The published response rates of RT for palliation of symptomatic bone mets are 60%–80%.
What is the benefit of PORT after orthopedic stabilization?
PORT following orthopedic stabilization of impending or pathologic fracture decreases the need for 2nd surgery (2% vs. 15%) and increases the rate of regaining normal function (53% vs. 11.5%) for surgery alone. (Townsend P et al., JCO 1994)

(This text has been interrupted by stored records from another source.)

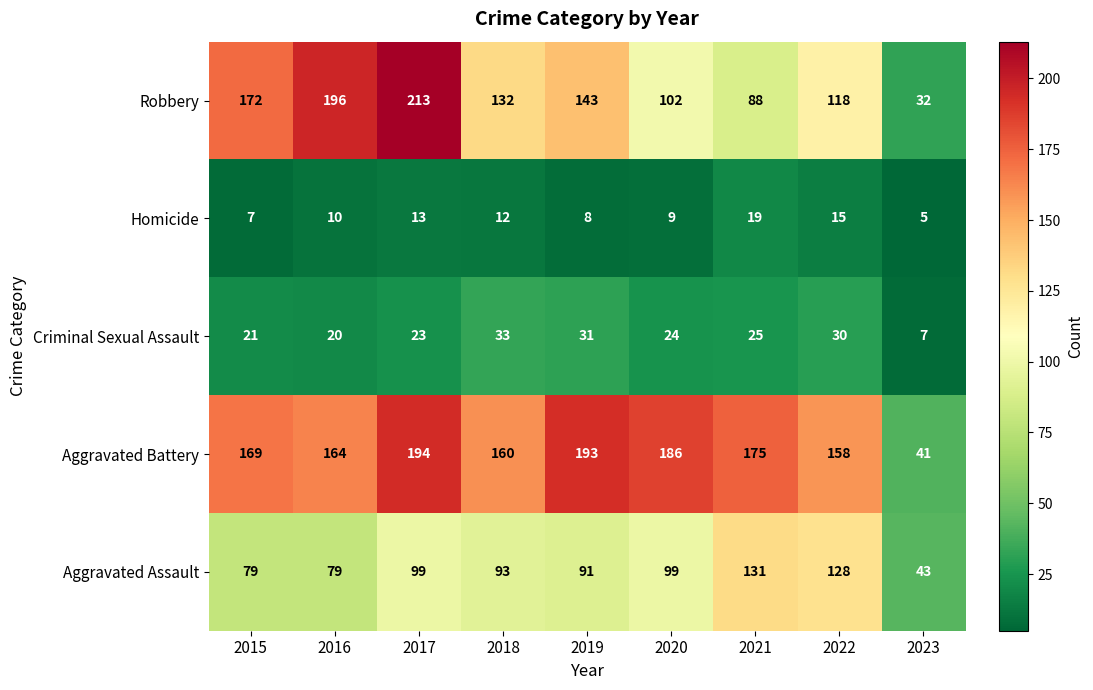

How many categories are shown in the chart?

9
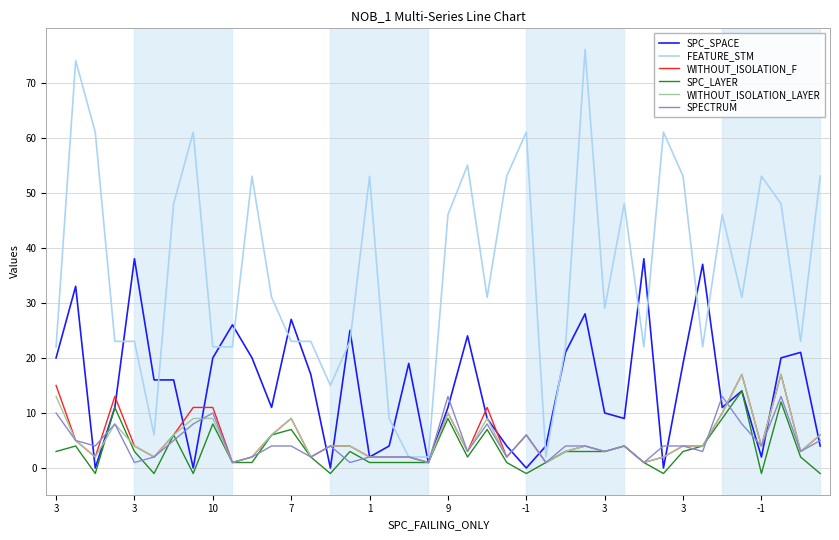

Which series has the largest range (max minus min)?

FEATURE_STM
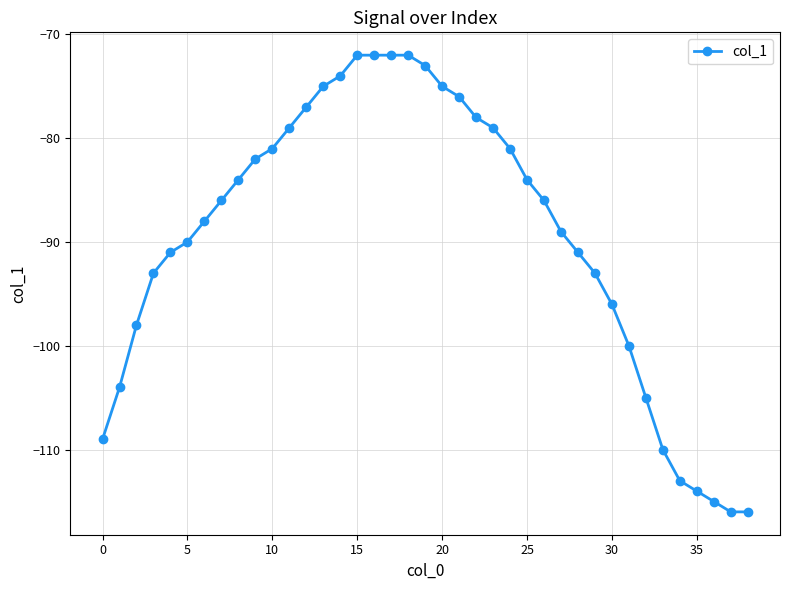

True or false: the data has more than 2 interior local peaks.

False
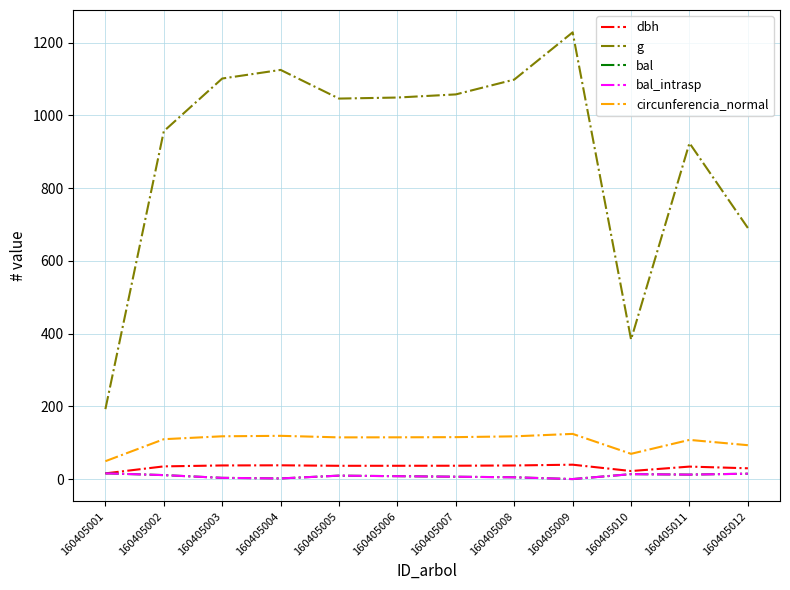

Does the chart have visible grid lines?

Yes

How do NSAIDs alleviate pain from bone mets?
NSAIDS alleviate metastatic bone pain by inhibiting prostaglandins, which are released from osseous mets and can induce osteolysis.
What is the WHO analgesic ladder for cancer pain management?
3-Step WHO analgesic ladder for cancer pain:
1. Nonopioid (acetaminophen, aspirin, NSAIDs) +/− adj Tx
2. Opioid for mild to moderate pain (codeine, hydrocodone, oxycodone, propoxyphene) + nonopioid +/− adj Tx
3. Opioid for moderate to severe pain (morphine, oxycodone, hydromorphone, fentanyl) +/− nonopioid +/− adj Tx
(Levy M et al., NEJM 1996)
What is the relationship between oral, SQ, and intravenous opioid doses?
The oral dose is about one half the SQ dose and one third the intravenous dose.
What are the expected acute and late RT toxicities associated with Tx of bone mets?
Potential toxicities from focal RT for bone mets:
1. Acute: skin irritation
2. Late: fibrosis, nerve damage, fracture, lymphedema
What is the main toxicity of radionuclide Tx?
Radionuclide Tx can cause significant myelosuppression.